Nuclear waste remains in the land, the produce, the drinking water etc. and will continue to do so for many lifetimes - where is that on the chart? Nope - the chart is deceptive. It normalizes things that are not normal.
According to the EPA, evidence supports the Linear No Threshold Model, which proposes that even small amounts of exposure increase the chance of resulting illness (a small amount, and these exposures are cumulative).

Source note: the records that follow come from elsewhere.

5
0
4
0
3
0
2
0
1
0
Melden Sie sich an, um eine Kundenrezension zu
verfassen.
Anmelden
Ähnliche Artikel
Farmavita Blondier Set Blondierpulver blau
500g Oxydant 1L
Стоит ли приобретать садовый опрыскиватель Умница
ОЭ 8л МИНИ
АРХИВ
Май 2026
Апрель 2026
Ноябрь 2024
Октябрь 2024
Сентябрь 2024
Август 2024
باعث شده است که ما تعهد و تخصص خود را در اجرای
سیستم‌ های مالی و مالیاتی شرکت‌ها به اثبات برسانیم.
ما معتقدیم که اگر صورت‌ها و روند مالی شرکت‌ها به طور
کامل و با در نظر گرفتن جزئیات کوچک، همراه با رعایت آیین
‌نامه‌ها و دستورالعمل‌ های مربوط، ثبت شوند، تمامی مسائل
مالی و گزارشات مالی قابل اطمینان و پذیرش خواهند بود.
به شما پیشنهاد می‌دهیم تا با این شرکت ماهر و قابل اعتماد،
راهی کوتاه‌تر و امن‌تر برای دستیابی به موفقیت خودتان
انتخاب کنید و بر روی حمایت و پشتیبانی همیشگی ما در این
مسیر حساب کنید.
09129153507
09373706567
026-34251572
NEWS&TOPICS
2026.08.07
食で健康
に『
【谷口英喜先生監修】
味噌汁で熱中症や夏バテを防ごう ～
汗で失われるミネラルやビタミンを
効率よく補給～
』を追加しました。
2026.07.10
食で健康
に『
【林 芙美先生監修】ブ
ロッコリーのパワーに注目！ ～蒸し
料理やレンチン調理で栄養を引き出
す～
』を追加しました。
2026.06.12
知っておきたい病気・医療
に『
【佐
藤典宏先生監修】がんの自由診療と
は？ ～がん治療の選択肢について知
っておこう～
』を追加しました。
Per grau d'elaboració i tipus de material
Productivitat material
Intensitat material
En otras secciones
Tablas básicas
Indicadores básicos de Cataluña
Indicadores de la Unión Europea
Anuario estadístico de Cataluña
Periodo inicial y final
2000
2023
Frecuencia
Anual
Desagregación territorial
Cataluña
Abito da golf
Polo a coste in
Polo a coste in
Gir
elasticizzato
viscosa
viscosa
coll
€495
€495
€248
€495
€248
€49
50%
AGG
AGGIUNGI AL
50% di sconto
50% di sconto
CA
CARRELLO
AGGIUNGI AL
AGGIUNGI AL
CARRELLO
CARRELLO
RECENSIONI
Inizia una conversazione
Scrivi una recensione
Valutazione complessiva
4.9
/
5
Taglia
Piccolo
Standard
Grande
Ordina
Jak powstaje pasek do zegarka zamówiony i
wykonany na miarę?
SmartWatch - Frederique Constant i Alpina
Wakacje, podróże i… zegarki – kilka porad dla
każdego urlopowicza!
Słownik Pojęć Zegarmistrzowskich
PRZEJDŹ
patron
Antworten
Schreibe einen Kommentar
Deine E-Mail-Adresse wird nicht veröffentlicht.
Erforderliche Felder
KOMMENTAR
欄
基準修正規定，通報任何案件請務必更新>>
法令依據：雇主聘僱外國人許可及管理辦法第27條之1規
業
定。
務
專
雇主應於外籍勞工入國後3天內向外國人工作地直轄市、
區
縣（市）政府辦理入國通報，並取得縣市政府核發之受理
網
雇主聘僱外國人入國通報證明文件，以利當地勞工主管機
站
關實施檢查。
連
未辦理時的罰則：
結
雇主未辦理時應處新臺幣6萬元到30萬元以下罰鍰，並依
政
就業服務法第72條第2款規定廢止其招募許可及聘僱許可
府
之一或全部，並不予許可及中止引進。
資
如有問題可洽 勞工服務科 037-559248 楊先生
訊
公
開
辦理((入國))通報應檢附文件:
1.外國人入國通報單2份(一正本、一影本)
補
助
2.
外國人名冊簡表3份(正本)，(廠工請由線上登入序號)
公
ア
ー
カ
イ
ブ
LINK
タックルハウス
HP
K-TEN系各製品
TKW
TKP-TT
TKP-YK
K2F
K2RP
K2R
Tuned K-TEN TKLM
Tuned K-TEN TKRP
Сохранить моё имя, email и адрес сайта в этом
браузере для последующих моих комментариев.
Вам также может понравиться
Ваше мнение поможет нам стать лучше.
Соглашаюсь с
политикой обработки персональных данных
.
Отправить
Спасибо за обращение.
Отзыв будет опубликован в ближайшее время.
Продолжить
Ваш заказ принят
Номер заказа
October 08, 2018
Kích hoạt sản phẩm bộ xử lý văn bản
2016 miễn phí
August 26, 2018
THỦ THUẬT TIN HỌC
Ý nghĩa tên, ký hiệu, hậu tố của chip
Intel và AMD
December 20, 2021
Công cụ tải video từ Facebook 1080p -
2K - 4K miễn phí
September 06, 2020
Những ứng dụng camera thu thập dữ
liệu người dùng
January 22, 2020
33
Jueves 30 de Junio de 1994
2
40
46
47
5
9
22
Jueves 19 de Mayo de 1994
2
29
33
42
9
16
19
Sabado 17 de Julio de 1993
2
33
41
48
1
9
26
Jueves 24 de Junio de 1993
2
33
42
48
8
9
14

https://www.epa.gov/radiation/radiation-health-effects
Certainly the BEIR reports, (state of the art research studying effects of radiation on human health) year after year report that small amounts of exposure to ionizing radiation contribute a small amount to illness risk, and that large exposure contributes to large illness risk.
http://dels.nas.edu/resources/static-assets/materials-based-on-reports/reports-in-brief/beir_vii_final.pdf
So the public has a right to question the increased risks it faces when Fukushima loses control of 3 nuclear fuel cores. And the chart is deceptive in that it poses an unrealistic view of radiation effects.